_WHAT YOU NEED TO DO_
Repeat only the stretch of lines below that runs from the line with "G04 Gerber Fmt" through the line with "4,1,4,$2,$3,$4,$5,$6,$7,$8,$9,$2,$3,0*", unaltered.

_LISTED RECORDS_
*** Block opens ***

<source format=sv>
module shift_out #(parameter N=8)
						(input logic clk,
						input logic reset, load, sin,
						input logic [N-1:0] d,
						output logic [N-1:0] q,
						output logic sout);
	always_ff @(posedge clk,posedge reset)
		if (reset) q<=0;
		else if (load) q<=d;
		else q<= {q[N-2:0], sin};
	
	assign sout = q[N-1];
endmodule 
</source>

*** Block closes ***
*** Block opens ***

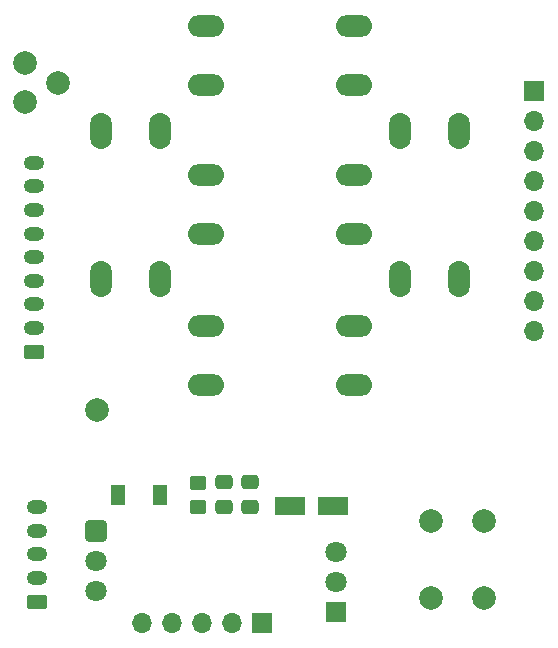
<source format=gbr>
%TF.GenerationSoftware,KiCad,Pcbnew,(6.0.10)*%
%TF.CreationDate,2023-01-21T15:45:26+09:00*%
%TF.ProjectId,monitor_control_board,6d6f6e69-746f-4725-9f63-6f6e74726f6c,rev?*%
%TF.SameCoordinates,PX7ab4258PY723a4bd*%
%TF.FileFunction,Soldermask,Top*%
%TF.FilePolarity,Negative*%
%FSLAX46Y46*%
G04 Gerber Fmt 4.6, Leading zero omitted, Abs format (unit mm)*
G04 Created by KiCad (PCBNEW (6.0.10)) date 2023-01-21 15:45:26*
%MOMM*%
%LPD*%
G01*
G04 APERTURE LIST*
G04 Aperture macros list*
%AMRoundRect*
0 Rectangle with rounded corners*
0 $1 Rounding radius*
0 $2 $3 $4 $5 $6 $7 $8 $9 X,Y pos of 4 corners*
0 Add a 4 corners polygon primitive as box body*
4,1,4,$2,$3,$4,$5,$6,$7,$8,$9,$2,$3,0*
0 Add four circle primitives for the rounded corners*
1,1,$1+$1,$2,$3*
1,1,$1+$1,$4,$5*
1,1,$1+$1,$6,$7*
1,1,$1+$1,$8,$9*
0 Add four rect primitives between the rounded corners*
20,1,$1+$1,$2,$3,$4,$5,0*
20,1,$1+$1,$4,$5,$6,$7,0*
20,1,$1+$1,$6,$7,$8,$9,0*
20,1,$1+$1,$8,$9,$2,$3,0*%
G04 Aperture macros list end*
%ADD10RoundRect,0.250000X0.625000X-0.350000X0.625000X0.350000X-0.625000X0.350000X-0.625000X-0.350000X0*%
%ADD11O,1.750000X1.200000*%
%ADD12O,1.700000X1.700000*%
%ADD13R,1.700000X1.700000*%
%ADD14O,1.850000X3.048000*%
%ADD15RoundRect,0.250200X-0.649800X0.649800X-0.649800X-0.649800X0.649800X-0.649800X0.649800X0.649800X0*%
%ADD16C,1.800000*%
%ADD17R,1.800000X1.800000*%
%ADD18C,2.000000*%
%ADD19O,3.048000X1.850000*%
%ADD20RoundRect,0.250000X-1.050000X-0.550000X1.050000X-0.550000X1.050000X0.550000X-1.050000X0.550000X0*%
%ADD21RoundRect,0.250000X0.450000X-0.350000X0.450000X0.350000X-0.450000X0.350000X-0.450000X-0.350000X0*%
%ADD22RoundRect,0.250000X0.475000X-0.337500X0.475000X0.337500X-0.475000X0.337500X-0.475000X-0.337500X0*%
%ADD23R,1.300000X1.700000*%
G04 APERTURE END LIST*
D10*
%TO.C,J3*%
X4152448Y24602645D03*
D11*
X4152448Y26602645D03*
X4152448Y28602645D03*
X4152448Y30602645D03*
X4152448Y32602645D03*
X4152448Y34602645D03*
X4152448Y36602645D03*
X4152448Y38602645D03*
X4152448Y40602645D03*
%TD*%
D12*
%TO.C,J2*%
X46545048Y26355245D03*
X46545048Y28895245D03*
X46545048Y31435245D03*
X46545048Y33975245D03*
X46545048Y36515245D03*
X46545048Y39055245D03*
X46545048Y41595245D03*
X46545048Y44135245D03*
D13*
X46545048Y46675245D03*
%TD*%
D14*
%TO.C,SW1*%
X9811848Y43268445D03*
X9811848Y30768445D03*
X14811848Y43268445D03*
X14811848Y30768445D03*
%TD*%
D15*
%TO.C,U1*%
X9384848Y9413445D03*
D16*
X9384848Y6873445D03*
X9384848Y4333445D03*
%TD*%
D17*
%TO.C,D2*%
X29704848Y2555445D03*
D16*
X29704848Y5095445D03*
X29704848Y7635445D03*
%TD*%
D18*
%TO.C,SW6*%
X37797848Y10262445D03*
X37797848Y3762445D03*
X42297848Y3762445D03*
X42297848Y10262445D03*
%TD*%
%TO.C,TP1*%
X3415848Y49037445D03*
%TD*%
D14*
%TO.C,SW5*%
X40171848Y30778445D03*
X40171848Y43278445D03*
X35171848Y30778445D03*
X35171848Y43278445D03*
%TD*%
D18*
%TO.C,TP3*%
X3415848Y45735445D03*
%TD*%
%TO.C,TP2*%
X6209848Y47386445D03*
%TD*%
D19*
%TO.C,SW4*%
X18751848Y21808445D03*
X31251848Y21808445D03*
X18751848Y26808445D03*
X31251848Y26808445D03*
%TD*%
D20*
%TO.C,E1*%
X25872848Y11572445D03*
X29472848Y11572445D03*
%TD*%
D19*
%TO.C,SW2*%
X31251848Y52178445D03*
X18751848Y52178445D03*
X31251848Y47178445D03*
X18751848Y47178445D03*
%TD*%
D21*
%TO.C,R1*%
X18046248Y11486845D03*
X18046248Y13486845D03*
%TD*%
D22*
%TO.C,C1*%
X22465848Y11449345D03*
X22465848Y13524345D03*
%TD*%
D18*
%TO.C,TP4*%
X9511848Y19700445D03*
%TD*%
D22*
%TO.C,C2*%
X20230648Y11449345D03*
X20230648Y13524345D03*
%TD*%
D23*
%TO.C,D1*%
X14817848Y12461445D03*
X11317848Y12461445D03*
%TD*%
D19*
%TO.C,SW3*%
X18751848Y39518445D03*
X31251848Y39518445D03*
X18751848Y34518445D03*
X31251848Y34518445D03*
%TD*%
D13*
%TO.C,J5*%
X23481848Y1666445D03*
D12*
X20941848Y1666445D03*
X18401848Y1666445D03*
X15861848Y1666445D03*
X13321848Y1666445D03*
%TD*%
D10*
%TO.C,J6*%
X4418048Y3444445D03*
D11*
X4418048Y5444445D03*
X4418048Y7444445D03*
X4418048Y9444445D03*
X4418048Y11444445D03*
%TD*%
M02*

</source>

*** Block closes ***
*** Block opens ***

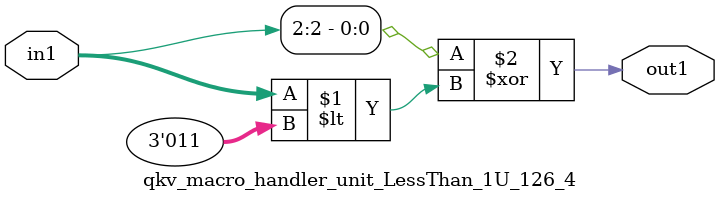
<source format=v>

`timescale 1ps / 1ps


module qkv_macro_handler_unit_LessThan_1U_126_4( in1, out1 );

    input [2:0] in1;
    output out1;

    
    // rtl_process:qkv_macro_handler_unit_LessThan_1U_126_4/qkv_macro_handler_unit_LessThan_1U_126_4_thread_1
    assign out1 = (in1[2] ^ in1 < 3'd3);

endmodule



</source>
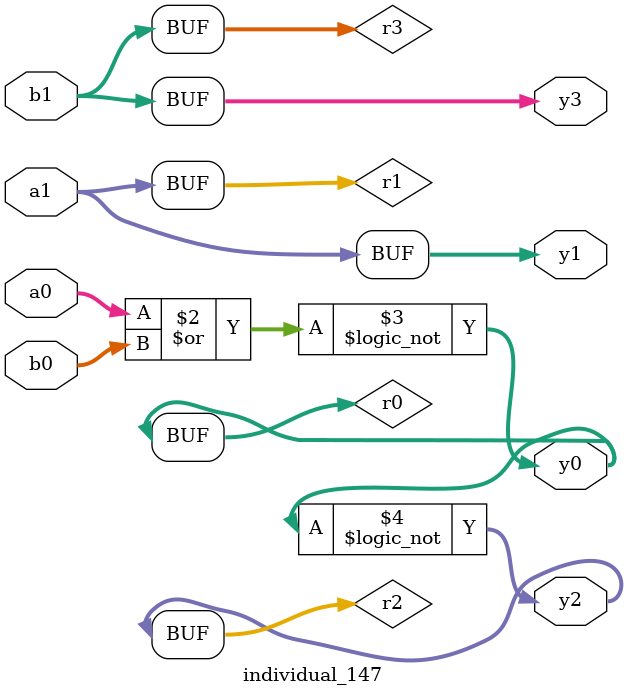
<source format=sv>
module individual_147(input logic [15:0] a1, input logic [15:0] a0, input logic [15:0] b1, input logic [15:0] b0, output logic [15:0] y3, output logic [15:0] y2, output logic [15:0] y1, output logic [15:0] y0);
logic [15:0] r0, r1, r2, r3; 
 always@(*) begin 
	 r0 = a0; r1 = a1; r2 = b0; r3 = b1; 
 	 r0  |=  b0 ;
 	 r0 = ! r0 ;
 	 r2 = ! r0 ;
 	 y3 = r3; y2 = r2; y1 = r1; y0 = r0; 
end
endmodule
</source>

*** Block closes ***

_EXPECTED ANSWER_
G04 Gerber Fmt 4.6, Leading zero omitted, Abs format (unit mm)*
G04 Created by KiCad (PCBNEW (6.0.10)) date 2023-01-21 15:45:26*
%MOMM*%
%LPD*%
G01*
G04 APERTURE LIST*
G04 Aperture macros list*
%AMRoundRect*
0 Rectangle with rounded corners*
0 $1 Rounding radius*
0 $2 $3 $4 $5 $6 $7 $8 $9 X,Y pos of 4 corners*
0 Add a 4 corners polygon primitive as box body*
4,1,4,$2,$3,$4,$5,$6,$7,$8,$9,$2,$3,0*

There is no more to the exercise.